### WORK TASK
After locating the line that contains "left eye: (266, 43)" in the data below, set down exactly that line and each one after it through the line that contains "left back paw: (184, 234)", and nothing more.

### RECORDS

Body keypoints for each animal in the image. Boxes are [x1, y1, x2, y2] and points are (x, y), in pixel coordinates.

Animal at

--

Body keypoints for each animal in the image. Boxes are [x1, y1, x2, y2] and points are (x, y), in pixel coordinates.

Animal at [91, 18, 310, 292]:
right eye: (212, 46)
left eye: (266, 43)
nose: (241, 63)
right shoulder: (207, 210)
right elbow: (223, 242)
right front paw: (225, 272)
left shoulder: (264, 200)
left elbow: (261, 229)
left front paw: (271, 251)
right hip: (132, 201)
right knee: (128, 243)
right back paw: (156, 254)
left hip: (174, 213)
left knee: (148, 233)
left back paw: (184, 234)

### RESPONSE
left eye: (266, 43)
nose: (241, 63)
right shoulder: (207, 210)
right elbow: (223, 242)
right front paw: (225, 272)
left shoulder: (264, 200)
left elbow: (261, 229)
left front paw: (271, 251)
right hip: (132, 201)
right knee: (128, 243)
right back paw: (156, 254)
left hip: (174, 213)
left knee: (148, 233)
left back paw: (184, 234)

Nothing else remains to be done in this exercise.